New Models Illuminate Sun-to-Earth Space Weather Dynamics
Much like the daily weather forecasts we use to help us arrange our plans, space weather forecasts rely on cutting-edge models for accurate predictions. These physics-based models have been developed to simulate parts of the Sun-to-Earth system, which consist of plasma, magnetic fields and energetic charged particles.
“Space weather, akin to Earth's weather, is governed by dynamic phenomena with storms becoming more frequent and severe when the Sun is more active. Solar activity is currently approaching the peak of its approximately 11-year cycle. However, unlike traditional weather, space weather processes are governed by charged particles and induced magnetic fields instead of viscosity and aerodynamic turbulence,” explains Piers Jiggens, the Technical Officer for the activity and part of ESA’s Space Environment and Effects section.
A recent advancement funded by GSTP and led by KU Leuven, Belgium, on heliospheric modelling techniques is paving the way for a new system of coupled models for forecasting space weather in more timely and accurate ways, improving our understanding of how storms evolve and preparation for the unpredictable events occurring between the sun and Earth.
Initially models are developed in the form of scientific codes but require additional technical development before they can transition for use in operations. As part of the activity three key modelling assets have been matured and refined for operational use, focusing on the region between the Sun and Earth's magnetosphere. The first, named COCONUT, is a cutting-edge magnetohydrodynamic (MHD) model, providing a more advanced and reliable solution for the solar corona. The second model, Icarus, takes the simulation from the solar corona to Earth, using Adaptive Mesh Refinement (AMR) to automatically focus processing power on areas of interest, such as eruptions called Coronal Mass Ejections (CMEs) and the shocks the induce, crucial for real-time forecasting. The third model, PARADISE, simulates high-energy particles accelerated by these coronal mass ejections, enabling the prediction of space storms.
One of the challenges the project addressed is the acceleration of particles by CMEs, with a focus on predicting the most energetic particles arriving in radiation storms as these pose the most significant hazard.
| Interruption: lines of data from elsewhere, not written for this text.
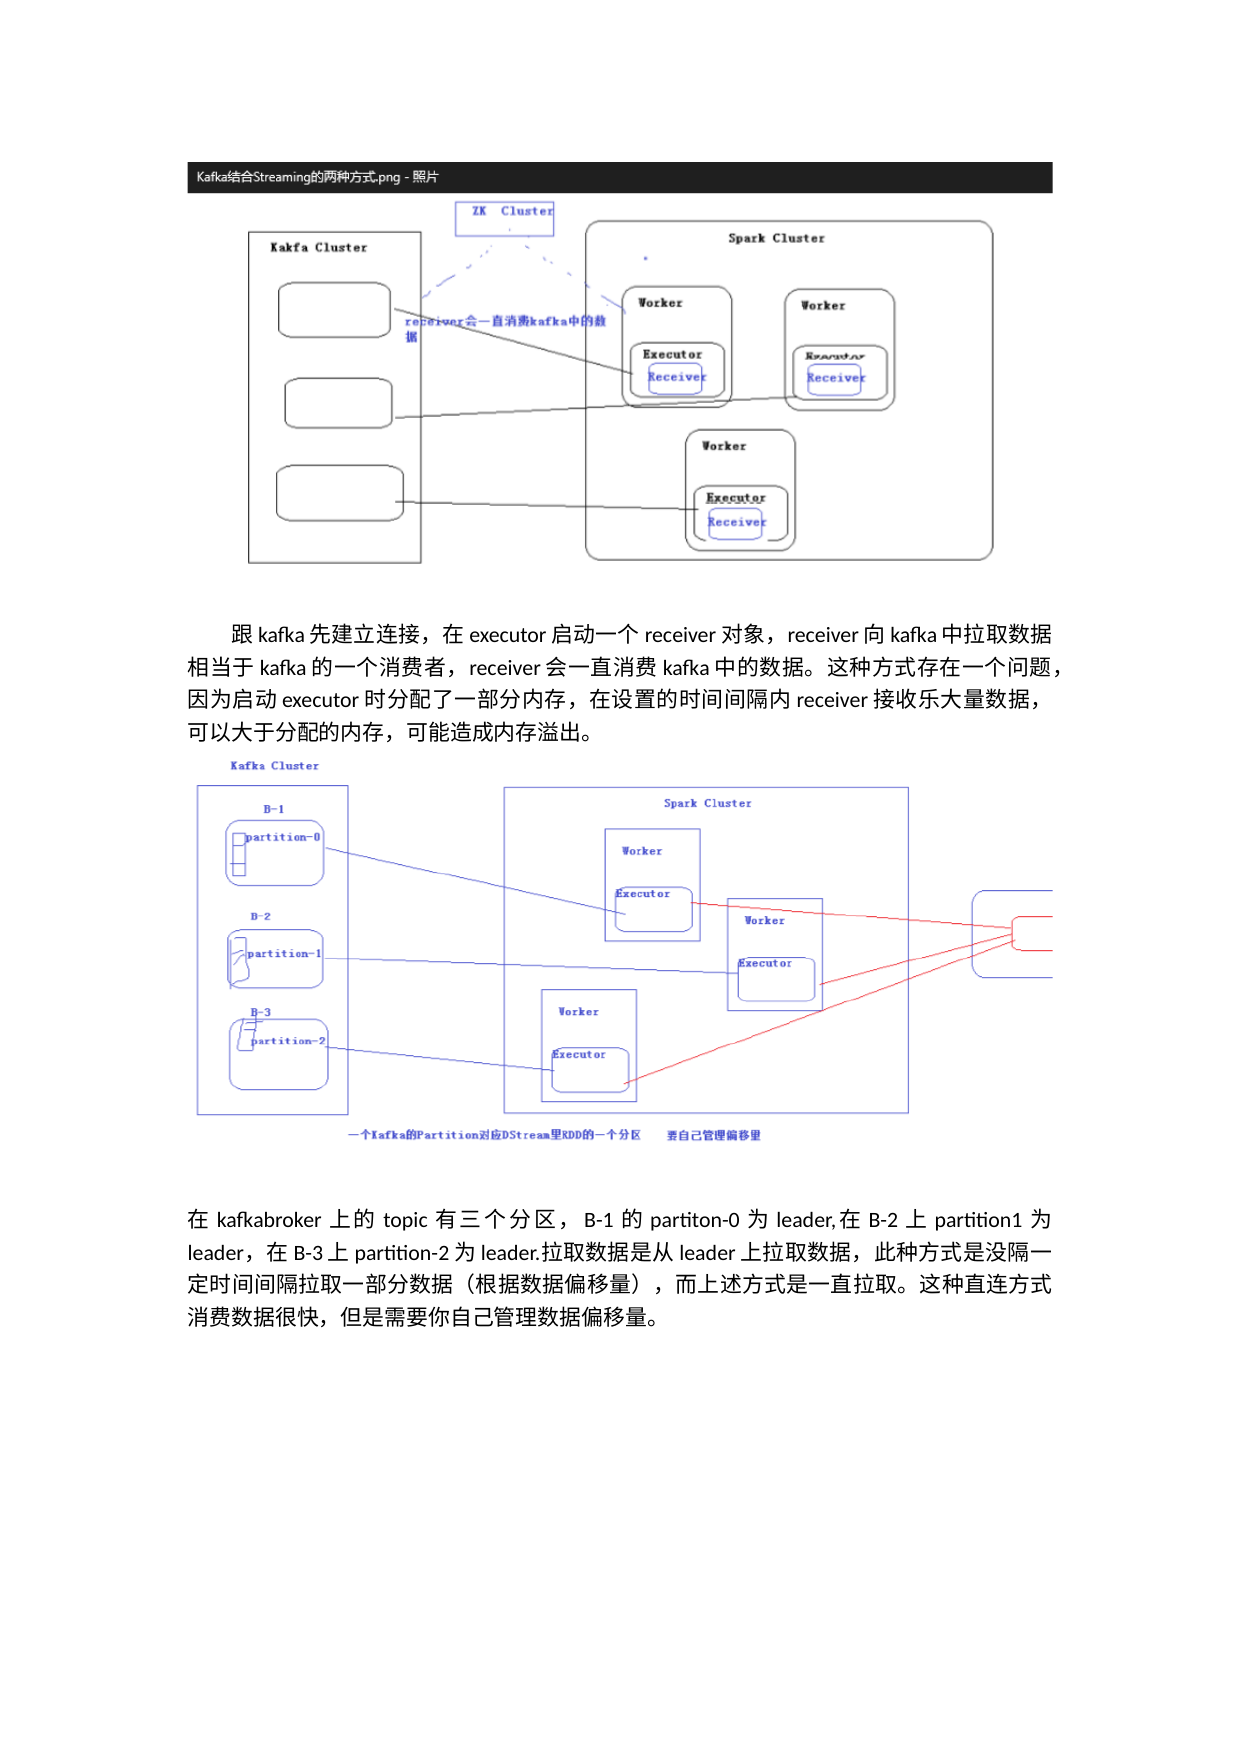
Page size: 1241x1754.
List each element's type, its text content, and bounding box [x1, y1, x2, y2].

text 跟kafka先建立连接，在executor启动一个receiver对象，receiver向kafka中拉取数据相当于kafka的一个消费者，receiver会一直消费kafka中的数据。这种方式存在一个问题，因为启动executor时分配了一部分内存，在设置的时间间隔内receiver接收乐大量数据，可以大于分配的内存，可能造成内存溢出。 [187, 617, 1053, 747]
text 在kafkabroker上的topic有三个分区，B-1的partiton-0为leader,在B-2上partition1为leader，在B-3上partition-2为leader.拉取数据是从leader上拉取数据，此种方式是没隔一定时间间隔拉取一部分数据（根据数据偏移量），而上述方式是一直拉取。这种直连方式消费数据很快，但是需要你自己管理数据偏移量。 [187, 1202, 1053, 1332]
picture [187, 162, 1053, 593]
picture [187, 747, 1053, 1171]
Coronal mass ejections in extreme cases may propagate to the Earth in less than 24 hours, whilst accelerated particles may arrive in 30 minutes from the time of the solar eruption. The ability to simulate these events quickly is crucial for timely predictions.
The final part of the activity involved coupling these models in ESA’s Virtual Space Weather Modelling Centre (VSWMC), part of the Space Weather Network managed by ESA’s Space Weather office based in ESOC, Germany.
"The VSWMC gathers simulation models from the Sun's surface, heliosphere and up to the Earth's magnetosphere and even upper atmosphere. It enables forecasts in the service of end-users - satellite operators, human spaceflight or ground power operators, or scientific teams – based on coupled model chains, transferring plasma data from one to the next - and in some cases bi-directionally - in order to perform simulations though the whole solar system and eventually provide accurately and rapidly forecast data at the points of interest, spacecraft of planet" explains Grégoire Déprez, also working in ESA’s Space Environment and Effects section.
The results of the activity so far have been promising, with the final stages of validation underway. The focus is on forecasting space weather events, especially those involving high-energy particles that can pose radiation hazards to spacecraft and humans.
Validation of these models is ongoing and researchers are working to resolve past space weather events, ensuring the models would have simulated them in the same way they played out. The ultimate goal is to update operational systems, making these advanced forecasting capabilities available to space weather experts across Europe.